DATA SECTION below:

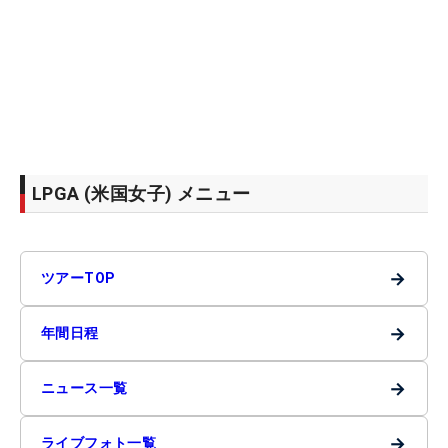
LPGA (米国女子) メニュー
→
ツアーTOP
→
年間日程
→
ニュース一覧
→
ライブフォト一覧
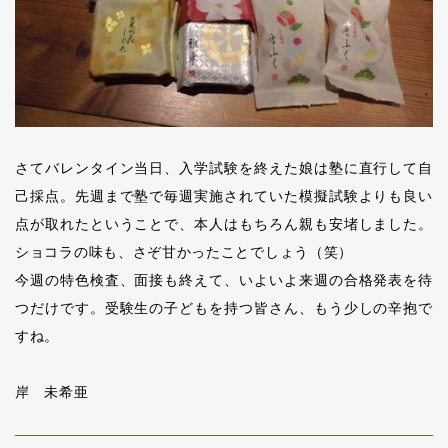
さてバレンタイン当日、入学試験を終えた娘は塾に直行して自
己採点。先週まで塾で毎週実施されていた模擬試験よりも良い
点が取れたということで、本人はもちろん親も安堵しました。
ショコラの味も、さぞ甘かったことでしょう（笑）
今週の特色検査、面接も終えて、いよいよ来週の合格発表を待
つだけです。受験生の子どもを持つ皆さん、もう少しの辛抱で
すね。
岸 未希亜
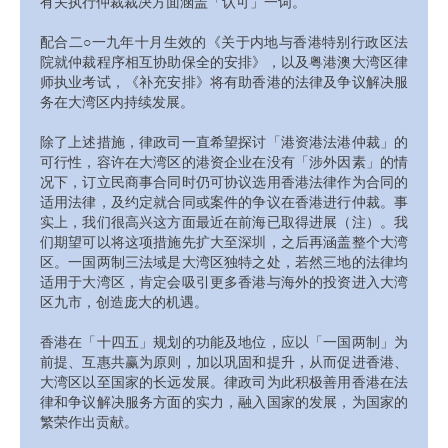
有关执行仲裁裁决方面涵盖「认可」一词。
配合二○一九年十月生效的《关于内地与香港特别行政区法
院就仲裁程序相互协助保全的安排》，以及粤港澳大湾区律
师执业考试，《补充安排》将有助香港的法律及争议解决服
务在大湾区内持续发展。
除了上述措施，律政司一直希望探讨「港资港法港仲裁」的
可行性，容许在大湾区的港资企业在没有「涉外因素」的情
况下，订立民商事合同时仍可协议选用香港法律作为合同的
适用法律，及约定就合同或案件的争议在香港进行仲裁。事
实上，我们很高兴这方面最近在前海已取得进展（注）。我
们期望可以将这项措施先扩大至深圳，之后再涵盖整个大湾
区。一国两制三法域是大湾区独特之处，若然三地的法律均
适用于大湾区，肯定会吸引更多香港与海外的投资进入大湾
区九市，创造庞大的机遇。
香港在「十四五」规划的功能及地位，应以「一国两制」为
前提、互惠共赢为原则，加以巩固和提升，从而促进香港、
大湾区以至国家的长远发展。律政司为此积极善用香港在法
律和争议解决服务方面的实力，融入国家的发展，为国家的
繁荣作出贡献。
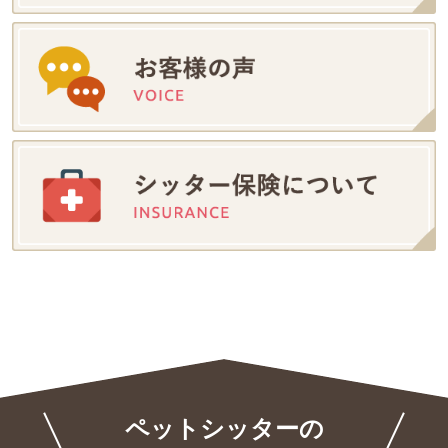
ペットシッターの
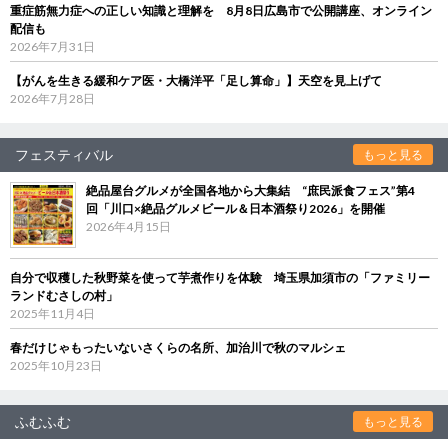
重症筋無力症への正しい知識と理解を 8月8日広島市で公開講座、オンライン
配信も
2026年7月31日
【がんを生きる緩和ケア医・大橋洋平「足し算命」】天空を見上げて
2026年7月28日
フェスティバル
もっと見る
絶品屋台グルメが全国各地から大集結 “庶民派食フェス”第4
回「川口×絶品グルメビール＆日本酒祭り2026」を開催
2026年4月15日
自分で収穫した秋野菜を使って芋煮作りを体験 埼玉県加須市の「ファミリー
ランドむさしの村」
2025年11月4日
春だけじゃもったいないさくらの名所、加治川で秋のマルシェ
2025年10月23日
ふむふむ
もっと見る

End of DATA SECTION.

WRITTEN TASK
Rewrite everything from the line containing "重症筋無力症への正しい知識と理解を 8月8日広島市で公開講座、オンライン" down to the end of the data, swapping "フェスティバル" for "イベント" and leaving every other part unchanged.

TASK ANSWER
重症筋無力症への正しい知識と理解を 8月8日広島市で公開講座、オンライン
配信も
2026年7月31日
【がんを生きる緩和ケア医・大橋洋平「足し算命」】天空を見上げて
2026年7月28日
イベント
もっと見る
絶品屋台グルメが全国各地から大集結 “庶民派食フェス”第4
回「川口×絶品グルメビール＆日本酒祭り2026」を開催
2026年4月15日
自分で収穫した秋野菜を使って芋煮作りを体験 埼玉県加須市の「ファミリー
ランドむさしの村」
2025年11月4日
春だけじゃもったいないさくらの名所、加治川で秋のマルシェ
2025年10月23日
ふむふむ
もっと見る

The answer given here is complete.